Иван давно мнил себя непробиваемым. Все эти попищал очки из «дворянских гнёзд», скованные сюртуками томления, и укрупнённые золотыми моноклями слёзы вызывали в нём некий протест, а напыщенные рыдания Вершинина под сорочий аккомпанемент трёх сестёр заставляли складываться пополам и бежать с видом «живот болит» со спектакля. Такого рода литературно-драматическая любовь, казалось, так и просилась на музыку Лекока — Легара. Тогда бы там и па-де-труа и уморительное с подскоками детонне объяснялись естественно: «Наш ум отшиблен канканом, ну что с нас взять, господа?».
Однако сейчас Иванов ум тоже сместился, освободил место для пустоты, и слова Пути укладывались туда сыпучей поленницей, с перебросом одно на другое.
Суть разговора сводилась к тому, что девушку Ампариту — племянницу бандерши — ждут не дождутся в Гаване родители, куда она отчаялась нынче добраться, поскольку военные патрули перекрыли дорогу, и проскочить в город можно лишь под охраной и патронажем хефе. Такая маленькая услуга хефе зачтётся: к русскому молоку будет добавлено нечто менее отравительское… К тому же сеньор ничем не рискует: начальству на острове все дороги открыты, а будет кто спутницей интересоваться, так хефе с его воспитанием сможет любого на старокастильском куда подальше послать.
Иван стоял вкопанно, не понимая, что с ним происходит.
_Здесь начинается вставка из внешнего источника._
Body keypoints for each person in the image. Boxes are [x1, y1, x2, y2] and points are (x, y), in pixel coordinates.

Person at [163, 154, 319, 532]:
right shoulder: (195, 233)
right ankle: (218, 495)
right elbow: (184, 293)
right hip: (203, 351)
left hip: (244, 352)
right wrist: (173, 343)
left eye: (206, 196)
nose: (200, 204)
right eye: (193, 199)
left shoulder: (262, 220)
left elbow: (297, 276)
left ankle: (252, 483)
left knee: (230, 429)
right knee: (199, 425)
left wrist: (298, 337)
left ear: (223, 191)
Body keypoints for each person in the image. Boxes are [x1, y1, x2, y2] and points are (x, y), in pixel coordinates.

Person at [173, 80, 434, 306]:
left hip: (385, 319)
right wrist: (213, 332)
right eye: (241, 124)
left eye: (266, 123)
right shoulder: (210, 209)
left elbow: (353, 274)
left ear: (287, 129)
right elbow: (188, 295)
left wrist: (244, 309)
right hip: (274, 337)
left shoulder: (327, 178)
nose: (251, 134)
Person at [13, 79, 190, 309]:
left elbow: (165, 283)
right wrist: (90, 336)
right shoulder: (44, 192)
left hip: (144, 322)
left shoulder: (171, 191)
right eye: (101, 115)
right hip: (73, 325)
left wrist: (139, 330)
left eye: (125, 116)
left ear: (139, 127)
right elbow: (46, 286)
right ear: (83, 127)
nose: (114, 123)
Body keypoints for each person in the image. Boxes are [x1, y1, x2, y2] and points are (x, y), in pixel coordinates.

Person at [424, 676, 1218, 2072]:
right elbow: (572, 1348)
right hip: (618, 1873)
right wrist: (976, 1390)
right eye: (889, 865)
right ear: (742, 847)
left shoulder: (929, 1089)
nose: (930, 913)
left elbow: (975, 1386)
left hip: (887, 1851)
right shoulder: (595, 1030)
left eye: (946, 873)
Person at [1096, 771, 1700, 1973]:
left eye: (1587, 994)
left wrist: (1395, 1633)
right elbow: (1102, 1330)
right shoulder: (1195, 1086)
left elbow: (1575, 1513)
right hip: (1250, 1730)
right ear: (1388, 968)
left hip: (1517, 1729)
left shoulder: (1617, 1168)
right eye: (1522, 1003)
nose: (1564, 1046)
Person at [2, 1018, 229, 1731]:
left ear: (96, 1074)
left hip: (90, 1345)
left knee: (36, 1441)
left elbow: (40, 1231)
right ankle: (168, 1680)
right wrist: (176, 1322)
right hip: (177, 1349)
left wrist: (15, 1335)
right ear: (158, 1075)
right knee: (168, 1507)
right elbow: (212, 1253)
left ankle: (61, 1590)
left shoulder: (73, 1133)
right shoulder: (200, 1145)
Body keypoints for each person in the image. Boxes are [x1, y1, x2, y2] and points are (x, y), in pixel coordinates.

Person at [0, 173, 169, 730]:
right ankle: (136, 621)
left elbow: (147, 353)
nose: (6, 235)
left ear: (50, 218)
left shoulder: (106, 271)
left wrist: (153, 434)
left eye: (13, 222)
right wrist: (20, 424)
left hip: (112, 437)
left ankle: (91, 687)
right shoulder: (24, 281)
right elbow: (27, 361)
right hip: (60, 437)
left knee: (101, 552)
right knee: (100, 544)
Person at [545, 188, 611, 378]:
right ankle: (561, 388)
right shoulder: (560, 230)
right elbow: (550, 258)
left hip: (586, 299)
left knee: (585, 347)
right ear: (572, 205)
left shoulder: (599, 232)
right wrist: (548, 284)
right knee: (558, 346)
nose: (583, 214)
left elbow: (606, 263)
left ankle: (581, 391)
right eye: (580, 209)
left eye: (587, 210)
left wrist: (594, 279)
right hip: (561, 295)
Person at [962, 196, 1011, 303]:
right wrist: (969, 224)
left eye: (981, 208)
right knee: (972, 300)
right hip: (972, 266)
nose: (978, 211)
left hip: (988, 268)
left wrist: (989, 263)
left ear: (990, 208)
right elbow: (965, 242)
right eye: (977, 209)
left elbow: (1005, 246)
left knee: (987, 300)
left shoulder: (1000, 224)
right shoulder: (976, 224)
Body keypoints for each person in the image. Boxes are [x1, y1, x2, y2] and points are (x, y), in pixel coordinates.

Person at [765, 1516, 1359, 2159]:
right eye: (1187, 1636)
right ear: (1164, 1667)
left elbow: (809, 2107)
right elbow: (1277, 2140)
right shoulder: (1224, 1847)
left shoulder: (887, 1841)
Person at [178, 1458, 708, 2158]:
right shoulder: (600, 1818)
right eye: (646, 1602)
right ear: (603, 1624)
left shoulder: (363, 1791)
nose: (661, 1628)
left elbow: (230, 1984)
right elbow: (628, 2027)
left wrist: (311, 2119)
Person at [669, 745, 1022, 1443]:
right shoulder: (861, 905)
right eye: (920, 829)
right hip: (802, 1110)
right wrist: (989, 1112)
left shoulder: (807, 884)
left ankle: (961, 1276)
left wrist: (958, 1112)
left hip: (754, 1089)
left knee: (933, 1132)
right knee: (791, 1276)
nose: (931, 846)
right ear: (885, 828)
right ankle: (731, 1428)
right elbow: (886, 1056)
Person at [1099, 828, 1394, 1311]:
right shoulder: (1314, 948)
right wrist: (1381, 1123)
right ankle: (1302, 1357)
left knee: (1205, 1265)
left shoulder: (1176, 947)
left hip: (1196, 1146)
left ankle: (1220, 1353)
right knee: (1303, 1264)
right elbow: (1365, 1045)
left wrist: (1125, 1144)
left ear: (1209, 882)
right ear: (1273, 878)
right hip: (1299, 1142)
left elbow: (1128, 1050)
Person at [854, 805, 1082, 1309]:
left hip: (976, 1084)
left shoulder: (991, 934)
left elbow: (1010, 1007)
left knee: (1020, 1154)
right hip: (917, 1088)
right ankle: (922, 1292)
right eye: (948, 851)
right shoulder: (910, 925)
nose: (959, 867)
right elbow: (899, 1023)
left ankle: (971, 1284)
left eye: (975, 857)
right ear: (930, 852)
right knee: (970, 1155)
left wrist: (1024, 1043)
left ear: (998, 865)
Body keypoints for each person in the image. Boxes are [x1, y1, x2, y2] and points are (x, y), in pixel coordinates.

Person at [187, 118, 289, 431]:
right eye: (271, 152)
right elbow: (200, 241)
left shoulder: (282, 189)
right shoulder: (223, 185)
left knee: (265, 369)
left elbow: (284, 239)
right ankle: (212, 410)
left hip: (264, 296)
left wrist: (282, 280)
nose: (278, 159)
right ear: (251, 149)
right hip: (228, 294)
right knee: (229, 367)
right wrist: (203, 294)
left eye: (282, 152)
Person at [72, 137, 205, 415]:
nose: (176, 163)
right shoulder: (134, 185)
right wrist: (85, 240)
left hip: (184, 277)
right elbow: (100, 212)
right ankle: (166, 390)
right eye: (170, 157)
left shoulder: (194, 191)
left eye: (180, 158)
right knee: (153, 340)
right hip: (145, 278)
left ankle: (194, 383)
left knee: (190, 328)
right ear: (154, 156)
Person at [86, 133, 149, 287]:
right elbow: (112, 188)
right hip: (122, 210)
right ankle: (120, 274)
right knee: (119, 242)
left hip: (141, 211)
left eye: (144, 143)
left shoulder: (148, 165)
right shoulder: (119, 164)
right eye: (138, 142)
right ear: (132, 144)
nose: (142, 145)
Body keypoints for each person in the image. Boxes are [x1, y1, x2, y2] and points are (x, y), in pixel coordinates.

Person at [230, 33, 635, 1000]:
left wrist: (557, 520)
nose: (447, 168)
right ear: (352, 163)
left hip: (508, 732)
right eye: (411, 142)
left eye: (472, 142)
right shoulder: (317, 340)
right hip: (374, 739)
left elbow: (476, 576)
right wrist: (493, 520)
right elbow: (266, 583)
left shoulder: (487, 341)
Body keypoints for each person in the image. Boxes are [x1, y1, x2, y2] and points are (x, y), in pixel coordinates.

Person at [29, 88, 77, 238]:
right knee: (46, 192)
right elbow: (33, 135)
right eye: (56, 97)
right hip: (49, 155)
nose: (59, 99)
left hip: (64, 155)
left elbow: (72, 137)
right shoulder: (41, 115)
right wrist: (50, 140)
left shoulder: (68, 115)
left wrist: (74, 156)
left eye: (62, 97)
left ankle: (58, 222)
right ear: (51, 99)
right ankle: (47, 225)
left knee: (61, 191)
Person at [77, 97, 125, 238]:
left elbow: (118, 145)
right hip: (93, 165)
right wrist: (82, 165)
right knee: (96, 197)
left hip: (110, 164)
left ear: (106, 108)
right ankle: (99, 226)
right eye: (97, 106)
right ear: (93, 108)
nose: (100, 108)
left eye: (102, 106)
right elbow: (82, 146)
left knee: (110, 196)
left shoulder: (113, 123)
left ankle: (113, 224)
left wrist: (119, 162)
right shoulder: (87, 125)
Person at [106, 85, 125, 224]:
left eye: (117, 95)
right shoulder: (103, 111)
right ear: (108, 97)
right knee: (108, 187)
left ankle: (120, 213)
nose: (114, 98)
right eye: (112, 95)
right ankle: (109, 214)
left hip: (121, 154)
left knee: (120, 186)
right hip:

Девушку он не рассматривал, в оценку по мелочам не брал. От отпечатал её в себе разом, как это бывает внезапно в лесу, когда на белой березе тебе открывается лоскутом бархата царская бабочка махаон, и ты, не вглядываясь в узоры, следишь за пассами её таинственно-медленных крылышек. И хотя совершенно не представляешь, что с ней потом делать, берёт трепет бабочку всё же поймать. Не хапом, конечно, а лёгким зажимом крылышек двумя пальцами, что незаметно вроде бы ни для неё, ни для тебя. И сам не знаешь, что больше в тебе в такую минуту — немого азарта или тоскливой боязни бабочку упустить… Ведь не увидишь потом! Разве что ночью приснится.
Славушкину, тому попроще было. Он твёрдо знал: «Всех бабочек — на булавку!». Он лишь секунд-но взопрел, будто влетел в чужую избу с мороза, но тут же подразобрался, где печь, где икона, и пялился на Ампариту открыто, в рассуждении, что она, конечно, весьма, даже очень, но какая-то составная, будто сельский велосипед: лицом — чистая Фудзияма, но вот глаза, хотя и с козьим разрезом — тут всё правильно, но синие, с задавучей искрой, каких японцы — себе дороже — не носят; да и в целях лёгкой походки, чтобы не трепать обуви, имеют ногу короткую, маленькую, не то что у этой длиннохвостой змеи, что не испытывает ни должной робости перед Славушкиным, ни желания ему угодить. Отрастила ресницы в два сантиметра, дура, и подмигнуть офицеру для неё теперь, видишь ли, целый труд. Отменная девушка, но… но плохая.